= Hikitsuke =

The Hikitsuke (引付 lit. enquiry) or Hikitsuke-kata (引付方) (High Court) was one of the judicial organs of the Kamakura and Muromachi shogunates of Japan.

The Hikitsuke was established by the fifth shikken Hōjō Tokiyori in 1249 to expedite an increasing number of lawsuits in the higher Hyojosho court. The Hikitsuke was responsible for establishing the facts of a case, while the Hyojosho would interpret the applications of law.

The Hikitsuke had three, and later five, tribunals; each tribunal was operated by four or five Hikitsukeshū (引付衆 adjusters), whose head was called a Tōnin (頭人), with four or five Bugyōnin (奉行人 secretaries).

The Hikitsuke's power increased gradually. At first the Hikitsuke just drafted several verdicts after hearings and submitted them to the Hyojoshu. Submitting only one verdict per lawsuit, the Hikitsuke later became a de facto full law court. It originally processed only conflicts of the vassals of the shogunate, but later treated more general cases.
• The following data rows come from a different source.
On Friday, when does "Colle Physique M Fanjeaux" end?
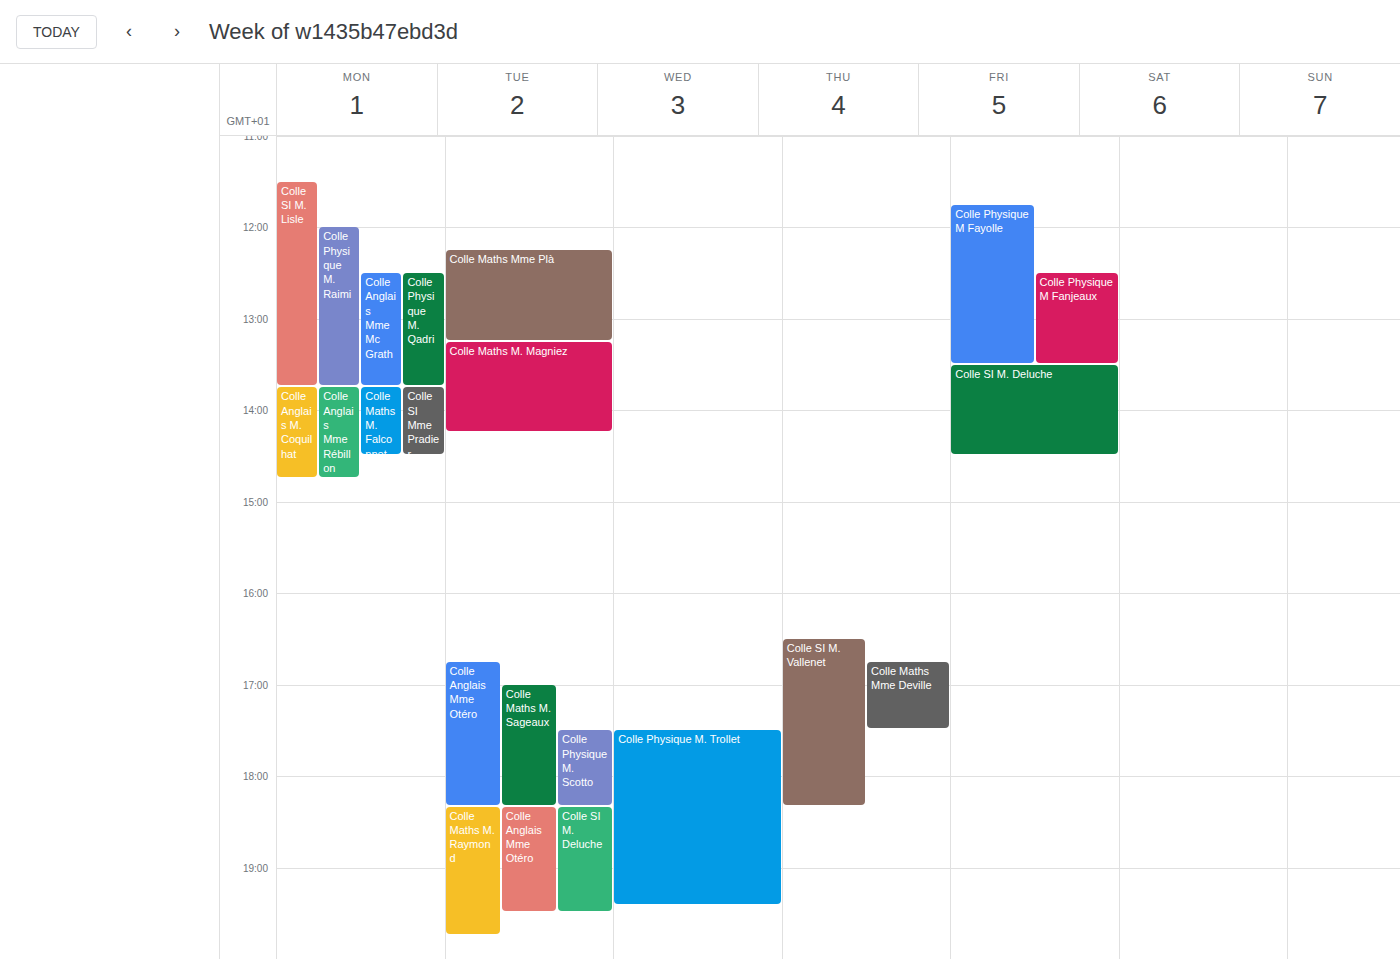
1:30 PM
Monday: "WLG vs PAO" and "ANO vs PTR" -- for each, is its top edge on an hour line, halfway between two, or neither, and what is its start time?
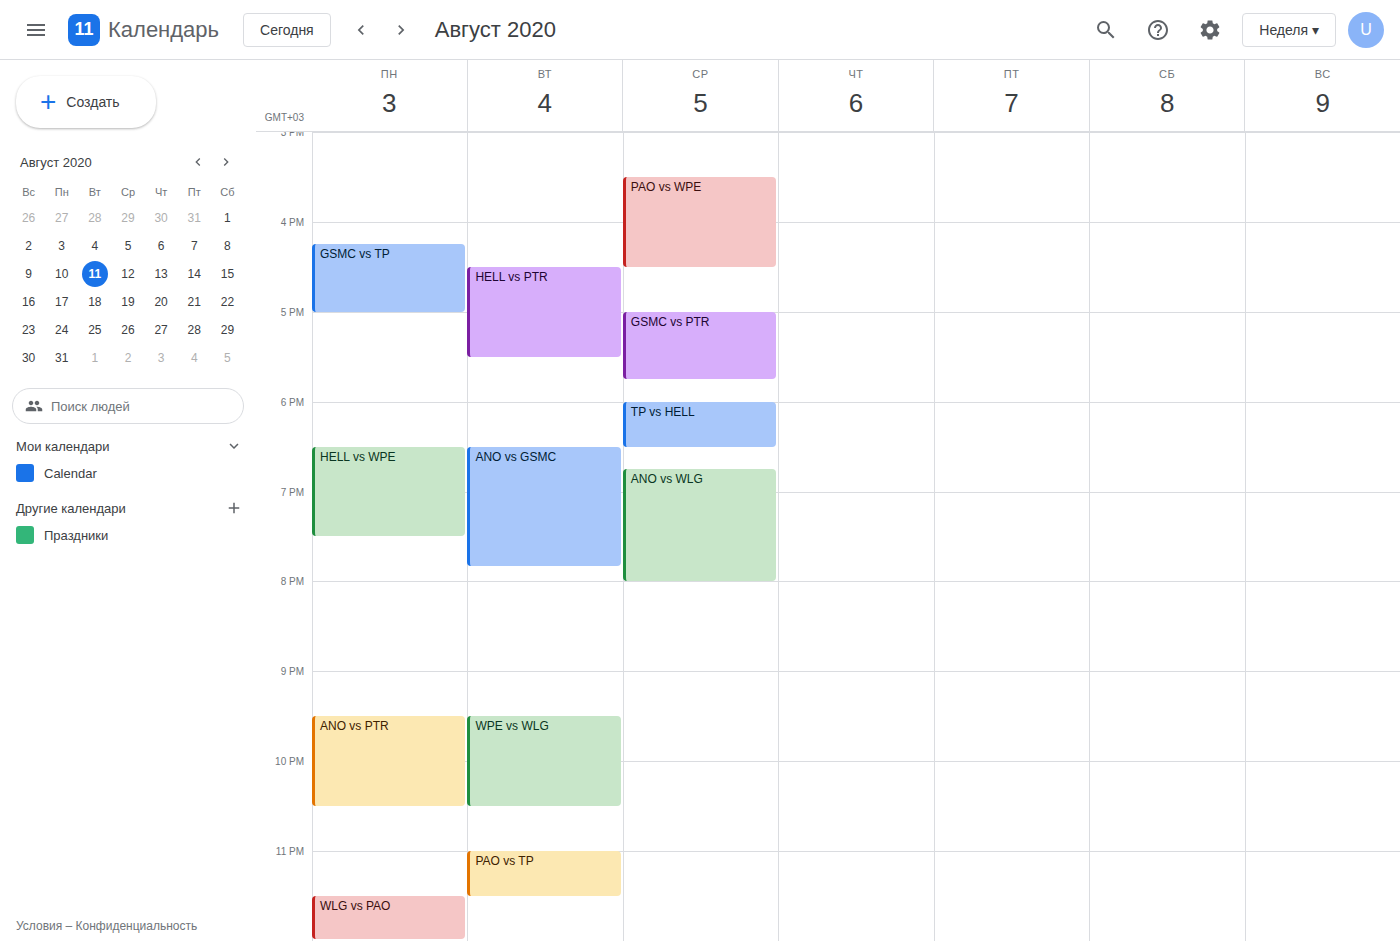
"WLG vs PAO": 11:30 PM, halfway between the 11 PM and 12 AM lines. "ANO vs PTR": 9:30 PM, halfway between the 9 PM and 10 PM lines.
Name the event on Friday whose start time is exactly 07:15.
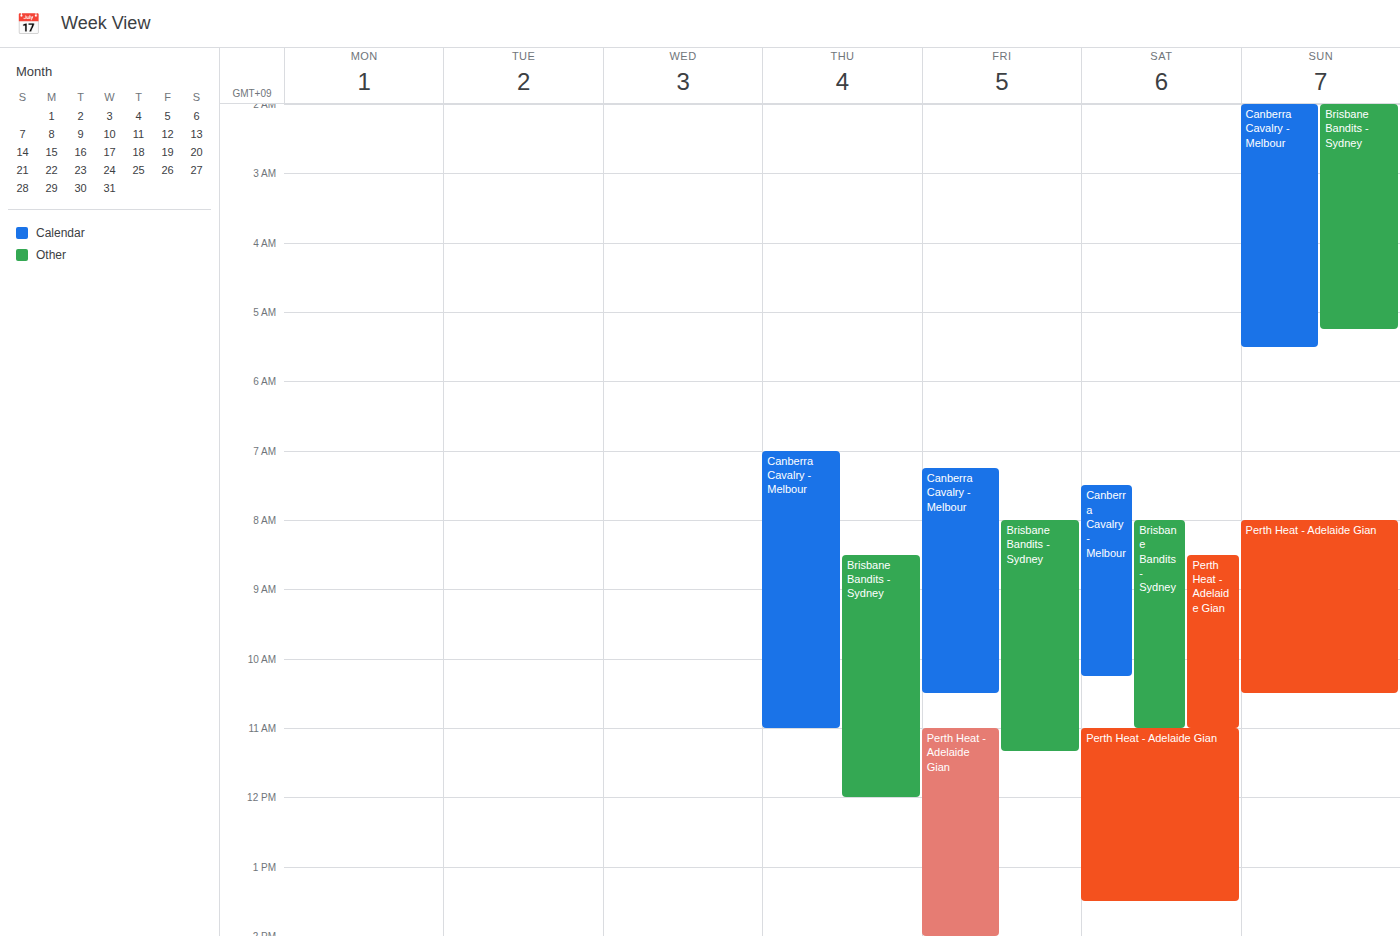
"Canberra Cavalry - Melbour"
Although it aimed at accelerating trials and making them fair, the Hikitsuke tended to make rough-and-ready decisions in the late Kamakura period. The Hikitsukeshu were mostly occupied by the Hōjō clan. In addition, the Hikitsukeshu and Hyojoshu lost effective power to the yoriai, which was held at tokuso's residence.

The Muromachi shogunate took over the system of Hikitsuke, but it lost its substantial meaning after Ashikaga Tadayoshi died, who controlled the Hikitsuke.